Adn-med : De plus en plus de voix se lèvent pour dire que les élites algériennes ont failli à leur mission en refusant d’assumer la langue et la culture françaises, comme des éléments consubstantiels de notre personnalité. Ont-elles tort ?
B.S : Je leur ai moi-même fait maintes fois ce reproche. Leur devoir était de veiller sur ce trésor comme sur la prunelle de leurs yeux. Elles n’ont pas seulement failli, par ignorance ou lâcheté, elles se sont mises au service du pouvoir pour combattre la francophonie et installer un climat de haine envers les francophones, et à travers eux envers la France comme si la Guerre d’Algérie n’était pas finie, comme si les morts étaient morts pour rien. Ils étaient des lâches et des planqués durant la guerre de libération, ils veulent aujourd’hui être les héros d’une guerre de chiens qui aboient contre le vent. Les élites arabophones ont été plus cohérentes, elles ont défendu bec et ongles la langue arabe et son patrimoine culturel lorsqu’elles ont pu sentir qu’ils étaient menacés par l’hégémonie du français et l’ouverture du pays sur le monde, conséquence de la libéralisation économique et l’avènement du pluralisme politique des années 80.
Adn-med : A qui écrit aujourd’hui un écrivain algérien d’expression française ?
B.S : Il n’écrit pour personne, il jette des bouteilles à la mer. Exception faite de Yasmina Khadra qui a un immense public en Algérie et dont la voix est écoutée, et Kamel Daoud qui a conquis une place de choix dans le débat national en France, en tant que citoyen français et journaliste dans un magazine important, Le Point, les autres écrivains n’ont pas d’audience en Algérie, leurs livres ne parviennent pas au public, et ne participent donc pas au débat national, si débat il y avait. En France et en Europe, ils peuvent avoir un public mais ne participent que marginalement au débat national, parce que étrangers et parce que la littérature francophone, notamment africaine, reste un produit exotique même quand elle est validée par de grands prix (Goncourt, Renaudot, Académie française, Nobel,…). Il y a une hiérarchie en France dans le monde des arts et des lettres. La littérature maghrébine arrive à la quatrième position dans la hiérarchie, après la littérature française, la littérature européenne, la littérature occidentale.
Adn-med : Votre dernier roman Abraham, qui a reçu plusieurs distinctions, est paru en 2021. Y a-t-il un autre projet. Si oui, pourriez-vous nous en dire un mot et surtout nous informer de son éventuelle disponibilité en librairie ?

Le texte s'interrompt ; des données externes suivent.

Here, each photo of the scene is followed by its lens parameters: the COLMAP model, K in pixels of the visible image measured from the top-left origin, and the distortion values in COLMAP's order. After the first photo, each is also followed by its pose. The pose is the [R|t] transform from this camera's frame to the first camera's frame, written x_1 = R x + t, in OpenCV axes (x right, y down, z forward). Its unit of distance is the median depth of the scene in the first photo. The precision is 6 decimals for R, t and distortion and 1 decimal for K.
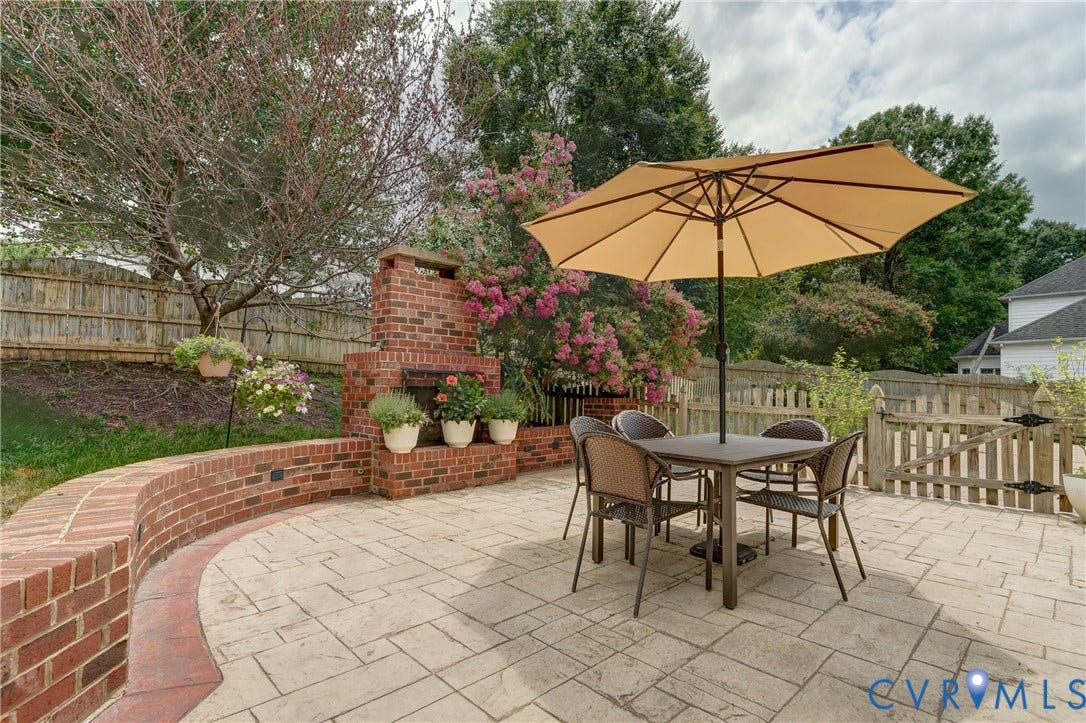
lens RADIAL K [[503.1, 0, 505.9], [0, 503.1, 363.0], [0, 0, 1]] dist [-0.000265, 0.000047]
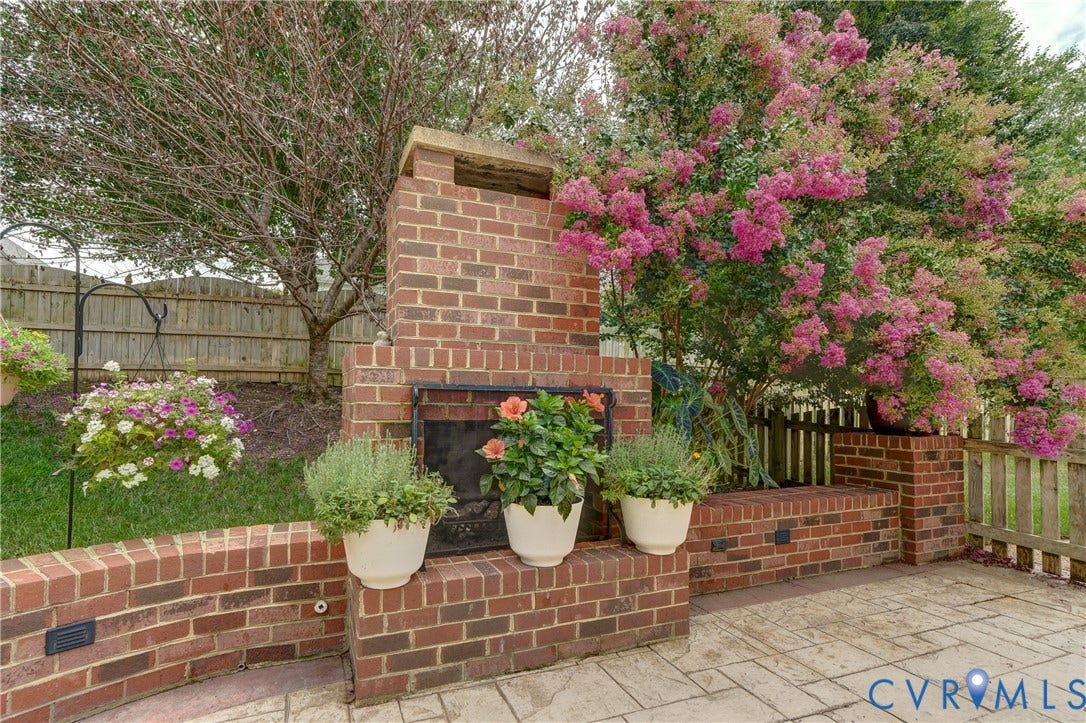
lens RADIAL K [[483.1, 0, 504.6], [0, 483.1, 381.6], [0, 0, 1]] dist [-0.002281, 0.000006]
pose [[0.928866, -0.018951, -0.369930, 0.030966], [0.020209, 0.999796, -0.000473, 0.011037], [0.369864, -0.007037, 0.929059, 0.573403]]
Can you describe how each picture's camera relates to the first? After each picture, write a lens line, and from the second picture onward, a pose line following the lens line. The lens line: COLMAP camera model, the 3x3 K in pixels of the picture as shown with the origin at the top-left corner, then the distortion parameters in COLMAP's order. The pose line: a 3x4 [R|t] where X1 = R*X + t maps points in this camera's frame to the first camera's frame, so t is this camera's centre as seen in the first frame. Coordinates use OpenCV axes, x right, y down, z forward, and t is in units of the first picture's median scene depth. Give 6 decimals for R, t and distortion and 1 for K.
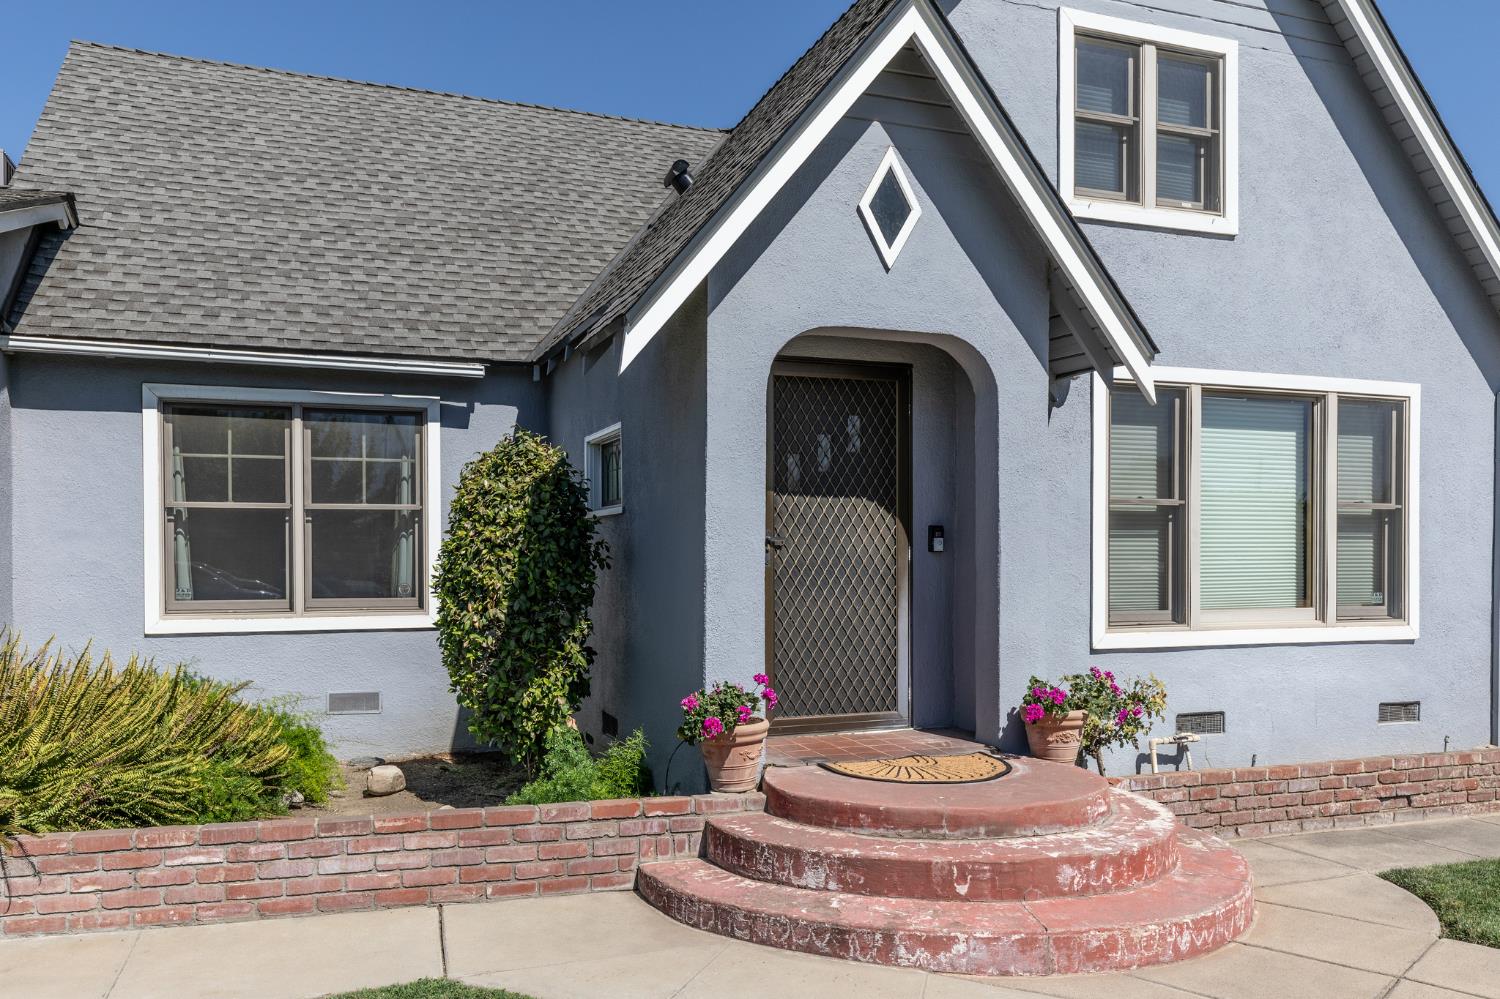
lens RADIAL K [[1162.3, 0, 711.7], [0, 1162.3, 594.0], [0, 0, 1]] dist [0.007409, -0.008706]
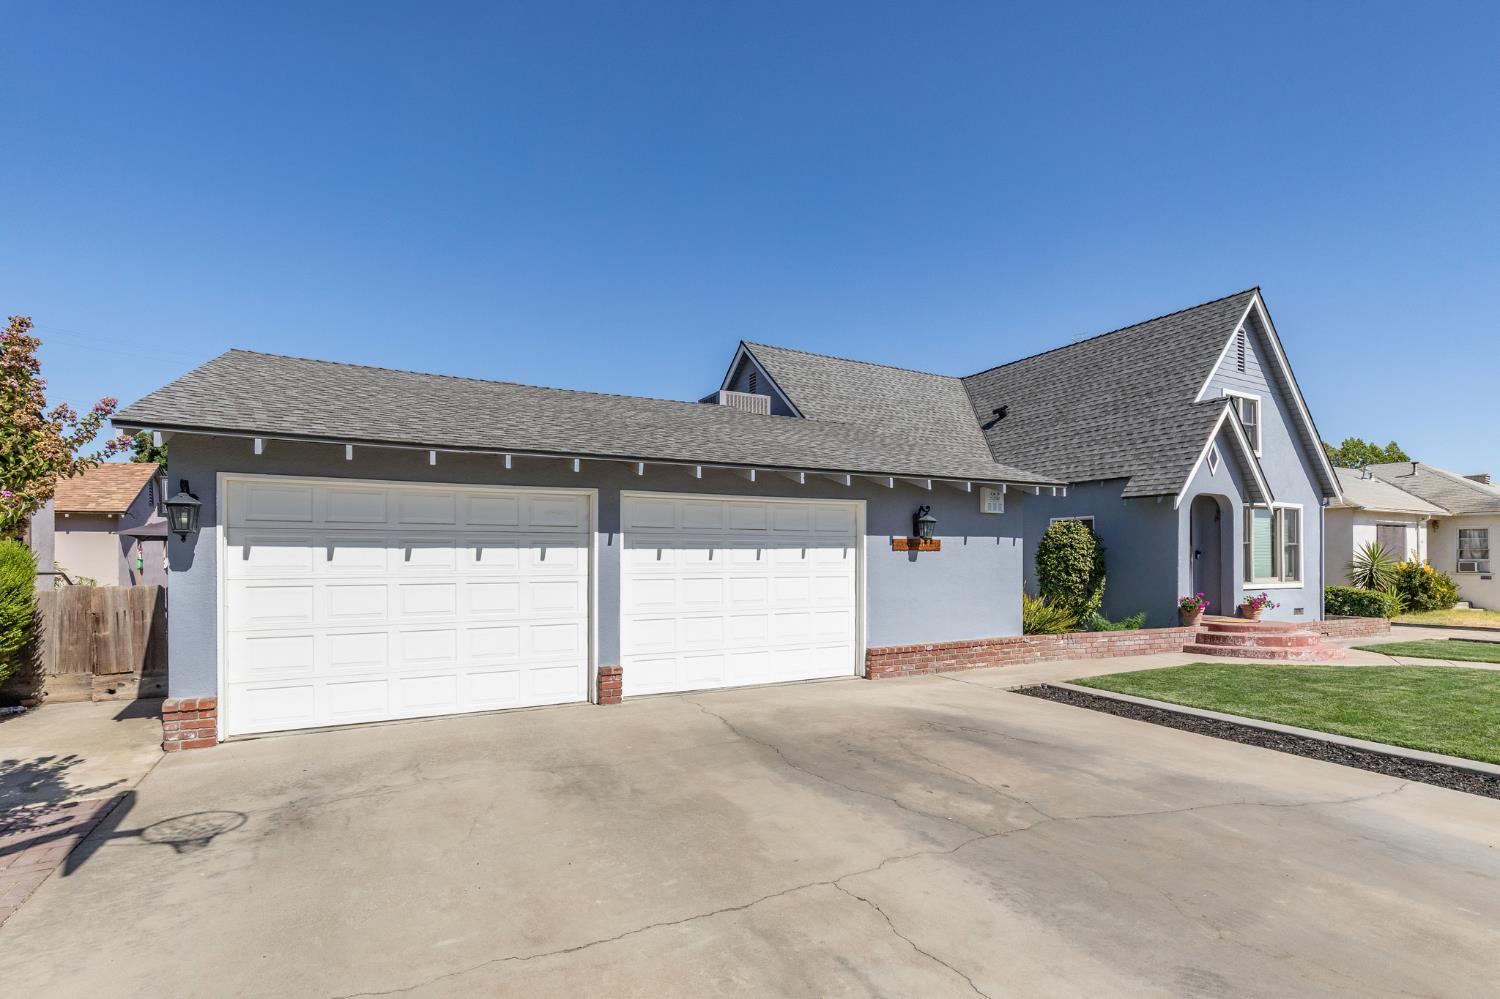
lens RADIAL K [[741.0, 0, 731.6], [0, 741.0, 562.1], [0, 0, 1]] dist [-0.000620, -0.000984]
pose [[0.988530, 0.003176, 0.150991, -1.380849], [0.001453, 0.999533, -0.030539, 0.034318], [-0.151017, 0.030408, 0.988063, -0.815192]]
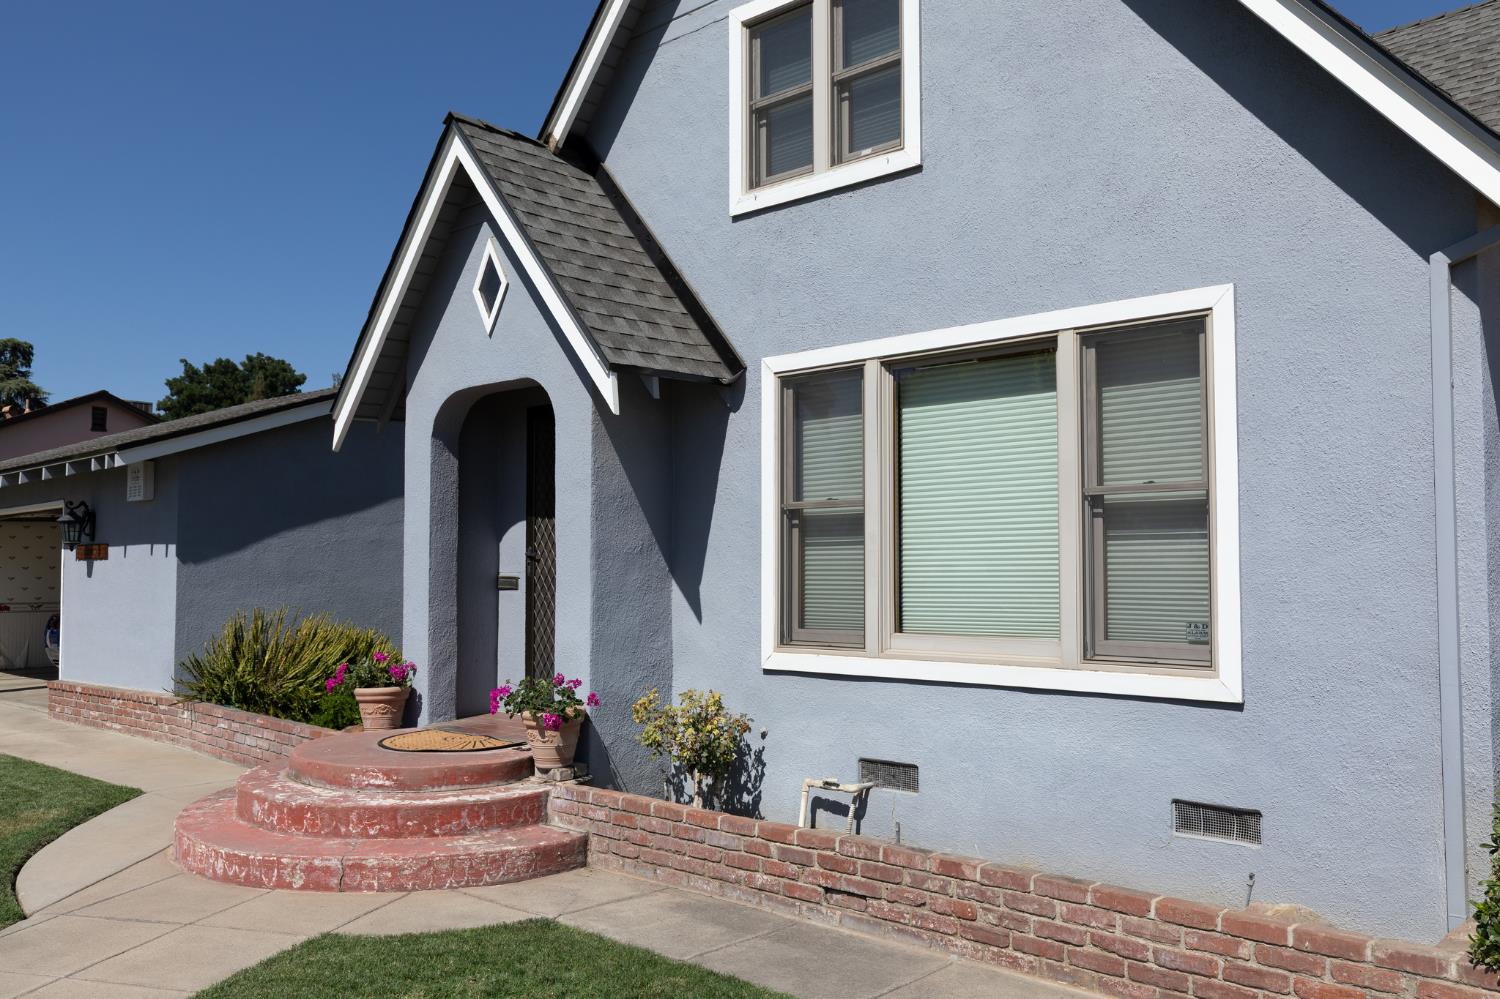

B.S : En 2022, j’ai publié chez Gallimard un petit essai sous forme d’une lettre adressée au monde sous le couvert du SG de l’ONU, ayant pour titre « Lettre d’amitié, de respect et de mise en garde aux peuples et aux nations de la terre », dans laquelle je les appelle à se rebeller et se libérer des chaînes qu’ils se sont souvent eux-mêmes mis au cou.
À la fin de cette année 2023, je publie deux livres : un essai aux éditions du Cerf sur le français, langue des Français et langues des Francophones, dans lequel je me questionne sur l’origine de ces langues et leur évolution possible ; et un roman chez Gallimard qui a pour titre « Vivre ». La vie n’a de signification pour l’homme qu’à l’échelle des espaces et des temps qu’il peut intellectuellement concevoir. Quel sens aurait-elle à l’échelle de l’infini de l’espace et du temps ? Quel sens aurait-elle à l’échelle subatomique où les durées de vie des particules sont infiniment infimes et les distances qui les séparent infiniment grandes. C’est à cette question, qui évidemment pose la question de Dieu, que je tente d’apporter, à travers une fiction, quelque éclairage possible.